Nutrinor, déjà propriétaire depuis 2015 de la fromagerie Perron de Saint-Prime – qui produit le célèbre fromage en grains, mais aussi des cheddars vieillis un, deux ou quatre ans –, a réalisé en juin dernier l’acquisition de la fromagerie Champêtre de Repentigny.

« Les gros transformateurs laitiers comme Saputo ou Agropur font des acquisitions pour réaliser des économies d’échelle. Nous, on fait des acquisitions pour favoriser le développement régional. »

— Yves Girard, directeur général de la coopérative Nutrinor

Pour le directeur général de Nutrinor, cette acquisition stratégique est aussi une façon de se préparer pour répondre à la menace que représente l’arrivée prochaine de milliers de tonnes de fromages européens qui vont venir concurrencer les produits locaux.

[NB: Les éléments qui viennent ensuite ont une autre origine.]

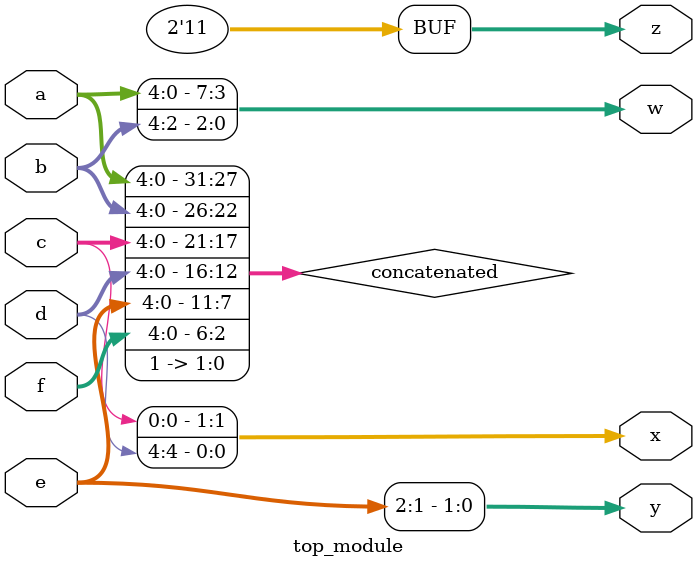
<source format=sv>
module top_module (
    input [4:0] a,
    input [4:0] b,
    input [4:0] c,
    input [4:0] d,
    input [4:0] e,
    input [4:0] f,
    output [7:0] w,
    output [7:8] x,
    output [7:8] y,
    output [7:8] z
);

    // Concatenate all input vectors and add two 1 bits at the LSB end
    wire [31:0] concatenated = {a, b, c, d, e, f, 2'b11};

    // Split the concatenated result into 8-bit output chunks
    assign w = concatenated[31:24];
    assign x = concatenated[23:16];
    assign y = concatenated[15:8];
    assign z = concatenated[7:0];

endmodule

</source>
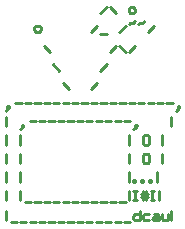
<source format=gbr>
G04*
G04 #@! TF.GenerationSoftware,Altium Limited,Altium Designer,22.4.2 (48)*
G04*
G04 Layer_Color=32896*
%FSLAX25Y25*%
%MOIN*%
G70*
G04*
G04 #@! TF.SameCoordinates,2A41B901-7CA2-4390-9F02-5F8C8343CA34*
G04*
G04*
G04 #@! TF.FilePolarity,Positive*
G04*
G01*
G75*
%ADD15C,0.01000*%
D15*
X125006Y161087D02*
X127105Y163186D01*
X130253Y161087D02*
X128154Y163186D01*
X134976Y161087D02*
X136026D01*
X136550Y161612D01*
Y162661D01*
X136026Y163186D01*
X134976D01*
X134451Y162661D01*
Y161612D01*
X134976Y161087D01*
X103490Y154909D02*
X104540D01*
X105064Y155433D01*
Y156483D01*
X104540Y157008D01*
X103490D01*
X102965Y156483D01*
Y155433D01*
X103490Y154909D01*
X121857D02*
X123956Y157008D01*
X125006Y154384D02*
X127105D01*
X131303Y154909D02*
X133402Y157008D01*
X134451Y157532D02*
X134976Y158057D01*
X136026D01*
X136550Y158582D01*
X137600Y157532D02*
X138125Y158057D01*
X139174D01*
X139699Y158582D01*
X140749Y154909D02*
X142848Y157008D01*
X108213Y148205D02*
X106114Y150305D01*
X128154Y148205D02*
X130253Y150305D01*
X133402Y148205D02*
X131303Y150305D01*
X134451Y148205D02*
X136550Y150305D01*
X111362Y142027D02*
X109263Y144126D01*
X125006Y142027D02*
X127105Y144126D01*
X114510Y135849D02*
X112411Y137948D01*
X121857Y135849D02*
X123956Y137948D01*
X94045Y129146D02*
X94569Y129671D01*
Y130195D01*
X94045D01*
Y129671D01*
X94569D01*
X94045Y129146D01*
X93520Y128621D01*
X96668Y131245D02*
X98767D01*
X99817D02*
X101916D01*
X102965D02*
X105064D01*
X106114D02*
X108213D01*
X109263D02*
X111362D01*
X112411D02*
X114510D01*
X115560D02*
X117659D01*
X118708D02*
X120808D01*
X121857D02*
X123956D01*
X125006D02*
X127105D01*
X128154D02*
X130253D01*
X131303D02*
X133402D01*
X134451D02*
X136550D01*
X137600D02*
X139699D01*
X140749D02*
X142848D01*
X143897D02*
X145996D01*
X147046D02*
X149145D01*
X150719Y129146D02*
X151244Y129671D01*
Y130195D01*
X150719D01*
Y129671D01*
X151244D01*
X150719Y129146D01*
X150194Y128621D01*
X93520Y126641D02*
Y123492D01*
X98767Y122968D02*
X99292Y123492D01*
Y124017D01*
X98767D01*
Y123492D01*
X99292D01*
X98767Y122968D01*
X98243Y122443D01*
X101391Y125067D02*
X103490D01*
X104540D02*
X106639D01*
X107688D02*
X109787D01*
X110837D02*
X112936D01*
X113986D02*
X116085D01*
X117134D02*
X119233D01*
X120283D02*
X122382D01*
X123431D02*
X125530D01*
X126580D02*
X128679D01*
X129728D02*
X131827D01*
X132877D02*
X134976D01*
X136550Y122968D02*
X137075Y123492D01*
Y124017D01*
X136550D01*
Y123492D01*
X137075D01*
X136550Y122968D01*
X136026Y122443D01*
X148620Y126641D02*
Y123492D01*
X93520Y120463D02*
Y117314D01*
X98243Y120463D02*
Y117314D01*
X134451Y120463D02*
Y117314D01*
X140749Y120463D02*
X139699D01*
X139174Y119938D01*
Y117839D01*
X139699Y117314D01*
X140749D01*
X141273Y117839D01*
Y119938D01*
X140749Y120463D01*
X145471D02*
Y117314D01*
X93520Y114284D02*
Y111136D01*
X98243Y114284D02*
Y111136D01*
X134451Y114284D02*
Y111136D01*
X140749Y114284D02*
X139699D01*
X139174Y113760D01*
Y111660D01*
X139699Y111136D01*
X140749D01*
X141273Y111660D01*
Y113760D01*
X140749Y114284D01*
X145471D02*
Y111136D01*
X93520Y108106D02*
Y104957D01*
X98243Y108106D02*
Y104957D01*
X134451Y108106D02*
Y104957D01*
X136026D02*
Y105482D01*
X136550D01*
Y104957D01*
X136026D01*
X138649D02*
Y105482D01*
X139174D01*
Y104957D01*
X138649D01*
X141273D02*
Y105482D01*
X141798D01*
Y104957D01*
X141273D01*
X143897Y108106D02*
Y104957D01*
X93520Y101928D02*
Y98779D01*
X98243Y101928D02*
Y98779D01*
X99817Y98254D02*
X101916D01*
X102965D02*
X105064D01*
X106114D02*
X108213D01*
X109263D02*
X111362D01*
X112411D02*
X114510D01*
X115560D02*
X117659D01*
X118708D02*
X120808D01*
X121857D02*
X123956D01*
X125006D02*
X127105D01*
X128154D02*
X130253D01*
X131303D02*
X133402D01*
X134451Y101928D02*
Y98779D01*
X136026Y101928D02*
X137075D01*
X136550D01*
Y98779D01*
X136026D01*
X137075D01*
X139174D02*
Y101928D01*
X140224D02*
Y98779D01*
X138649Y100878D02*
X140224D01*
X140749D01*
X138649Y99829D02*
X140749D01*
X141798Y101928D02*
X142848D01*
X142323D01*
Y98779D01*
X141798D01*
X142848D01*
X144422Y101928D02*
Y98779D01*
X93520Y95224D02*
Y92076D01*
X95094Y91551D02*
X97193D01*
X98243D02*
X100342D01*
X101391D02*
X103490D01*
X104540D02*
X106639D01*
X107688D02*
X109787D01*
X110837D02*
X112936D01*
X113986D02*
X116085D01*
X117134D02*
X119233D01*
X120283D02*
X122382D01*
X123431D02*
X125530D01*
X126580D02*
X128679D01*
X129728D02*
X131827D01*
X132877D02*
X134976D01*
X138125Y95224D02*
Y92076D01*
X136550D01*
X136026Y92601D01*
Y93650D01*
X136550Y94175D01*
X138125D01*
X141273D02*
X139699D01*
X139174Y93650D01*
Y92601D01*
X139699Y92076D01*
X141273D01*
X142848Y94175D02*
X143897D01*
X144422Y93650D01*
Y92076D01*
X142848D01*
X142323Y92601D01*
X142848Y93125D01*
X144422D01*
X145471Y94175D02*
Y92601D01*
X145996Y92076D01*
X147571D01*
Y94175D01*
X148620Y95224D02*
Y92076D01*
M02*

</source>
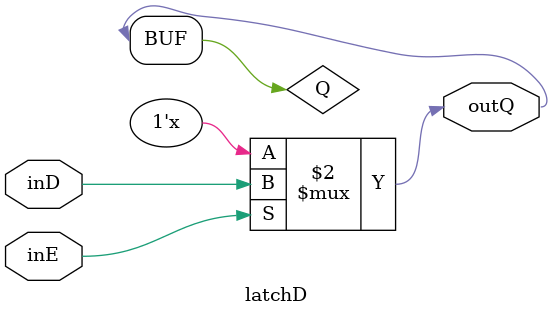
<source format=v>
/* Descripcion HDL de un latch tipo D*/
module latchD(inD, inE, outQ);
  input inD, inE;
  output outQ;
  reg Q;
  always @ (inD or inE)
  if(inE)
  begin
    Q <= inD;
  end
 assign outQ = Q;
endmodule  

</source>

« La meilleure défense, c’est de passer à l’offensive. Nos fromages sont aimés des Québécois et ils sont offerts dans tous les supermarchés. On produit 160 millions de litres de lait dans la région et on en transforme seulement 45 millions de litres. Idéalement, on aimerait tout transformer ici. »

L’entreprise, qui investissait en moyenne 8 millions par année, s’est engagée en 2017 dans la réalisation d’un programme d’investissement triennal totalisant 65 millions pour réaliser des acquisitions et augmenter ses capacités de production.

Troisième employeur en importance dans la région, après Rio Tinto et Résolu, Nutrinor compte plus 600 personnes dans ses différentes divisions – qui incluent trois quincailleries et une vingtaine de stations-service. L’entreprise réalise plus de 340 millions de revenus et prévoit atteindre le plateau des 600 millions d’ici 3 ans.

La menace européenne

Le 21 septembre prochain, avec l’entrée en vigueur provisoire de l’accord de libre-échange entre le Canada et l’Union européenne, le Canada autorisera l’importation de quelque 17 700 tonnes additionnelles de fromages européens.

Si la quantité semble énorme, il faut savoir que cette entrée massive de nouveaux fromages sur le marché canadien va être absorbée sur une période de six ans. On parle donc plutôt de l’importation de 2900 tonnes additionnelles par année.

D’ici la fin de 2017, les consommateurs canadiens vont voir apparaître quelque 720 tonnes de nouveaux fromages européens sur les étals de leur épicerie et certains d’entre eux vont être distribués par Nutrinor.

Le gouvernement canadien a offert 50 % des nouveaux quotas d’importation aux détaillants de l’alimentation et les 50 % restants seront partagés par les transformateurs laitiers.

« Nous, les petits transformateurs, on va se partager 30 % du 50 % des quotas obtenus par les transformateurs. On va se séparer les quotas en fonction de nos parts de marché. Ça va nous permettre d’alimenter nos réseaux de distribution », évalue Yves Girard.

Si Nutrinor ne fait pas un plat de l’invasion prochaine des fromages européens, une concession faite par le gouvernement canadien dans ses négociations avec les représentants de l’Union européenne, il en va tout autrement de la ronde actuelle de pourparlers que le Canada mène avec les États-Unis.

« Il est impensable que l’on modifie notre système de gestion de l’offre. Je viens de réaliser une visite de la plus grosse laiterie de Bretagne. Le prix du kilo de lait qu’ils obtenaient était inférieur à son coût de production. Ça n’a pas de bon sens.

« Avec la fin de la gestion de l’offre, plusieurs producteurs laitiers français sont maintenant au bord de la faillite. C’est ce qui se produira ici si le Canada cède et accepte de revoir notre système », prévient Yves Girard.